The event: The Women's Guild Cedars-Sinai honored TV's Judge Judy, a.k.a. the Honorable Judy Sheindlin, at Monday's "Woman of the 21st Century" awards luncheon and fashion show at the Beverly Wilshire Hotel.

The scene: Models strolled through the ballroom, showing off Escada's Spring-Summer 2015 collection, as guests enjoyed what was billed as a "two martini" spa lunch. (Rather than denoting an alcoholic indulgence, the menu featured a pea soup opener and coconut sorbet dessert in the characteristic stemware, bookending an open-faced chicken sandwich entrée.)

The program: Christine Devine of Fox 11 News stepped onstage as emcee, after a welcome by luncheon chairs Wendy Goldberg and Lorette Gross. Guild President Hella Hershson then presented a check for $1 million – proceeds from the past year's fundraising - to Arthur Ochoa, Cedar-Sinai's vice president, community relations, who accepted on behalf of the hospital, noting, "This has the advantage of being a real check, and not a big (prop.)"

The crowd: Luncheon guests included, among others, TV personalities Cynthia Bailey and Yossi Dina, actress Florence Henderson, philanthropist Lynda Resnick, Beverly Hills Vice Mayor John Mirisch, California's former First Lady Sharon Davis, authors Robert Tanenbaum and Amy Ephron, "Blue Bloods" producer Leonard Goldberg and event co-chairs Valerie Fitzgerald and Pary Mosenifar.

Quote of note: "So what is the 21st century woman?" Sheindlin said, wrapping up the awards ceremony. "The answer is easy. She's anything she wants to be." 

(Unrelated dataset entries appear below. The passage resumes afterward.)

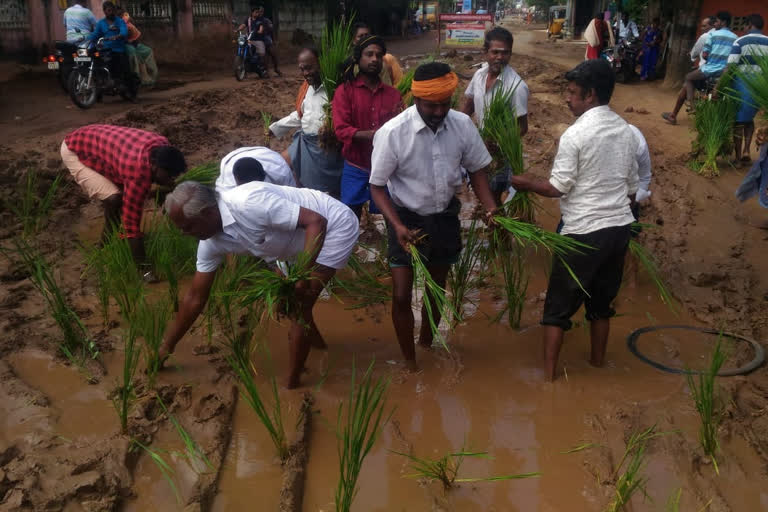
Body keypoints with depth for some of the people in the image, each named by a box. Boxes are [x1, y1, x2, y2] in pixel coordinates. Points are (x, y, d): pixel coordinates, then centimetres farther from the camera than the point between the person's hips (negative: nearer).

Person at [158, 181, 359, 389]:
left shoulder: (249, 203, -34)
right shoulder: (210, 243, -7)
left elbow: (317, 221, -32)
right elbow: (195, 298, 2)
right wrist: (166, 348, 6)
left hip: (336, 225, -8)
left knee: (299, 306, -10)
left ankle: (291, 386, 3)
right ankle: (312, 339, 44)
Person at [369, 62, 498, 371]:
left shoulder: (462, 125, -14)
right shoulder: (392, 133, -24)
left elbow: (476, 169, 0)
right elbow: (377, 186, -15)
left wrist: (490, 208, -16)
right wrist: (397, 226, -28)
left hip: (445, 216, 4)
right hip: (407, 218, -3)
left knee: (437, 288, 20)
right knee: (401, 296, -4)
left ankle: (427, 345, 46)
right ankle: (410, 361, 21)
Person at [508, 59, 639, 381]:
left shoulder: (576, 134, -16)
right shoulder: (626, 131, 7)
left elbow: (558, 188, -14)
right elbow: (632, 186, 13)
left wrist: (526, 183, 2)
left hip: (585, 232, -7)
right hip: (620, 227, 7)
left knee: (559, 304, 6)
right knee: (601, 301, 21)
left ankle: (549, 371, 12)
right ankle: (598, 361, 33)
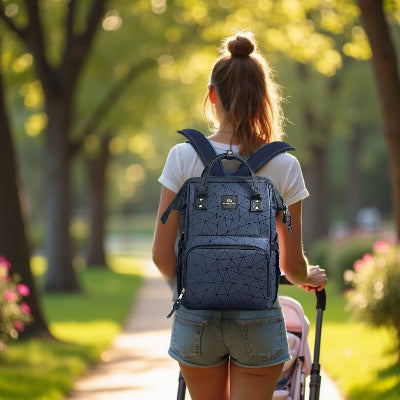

"I never viewed myself as a woman lawyer, but as a lawyer. I never viewed myself as a woman judge, but as a judge," Sheindlin  said.

She also had some advice. "Women in business want to be liked more than they want to be respected. That's a big mistake," she said. "I could name a lot of people that everybody knows, that nobody likes in this town. But everybody respects them and they're all very successful. And if you had to ask them, 'What do you want? To be liked or respected?' They say, 'I've got enough friends. I can pay for a friend.'"

The numbers: Tickets for the 600 guests sold for $225, raising $300,000 for Cedars-Sinai. Since the guild's founding in 1957, the group has contributed more than $40 million in support of clinical and scientific advances.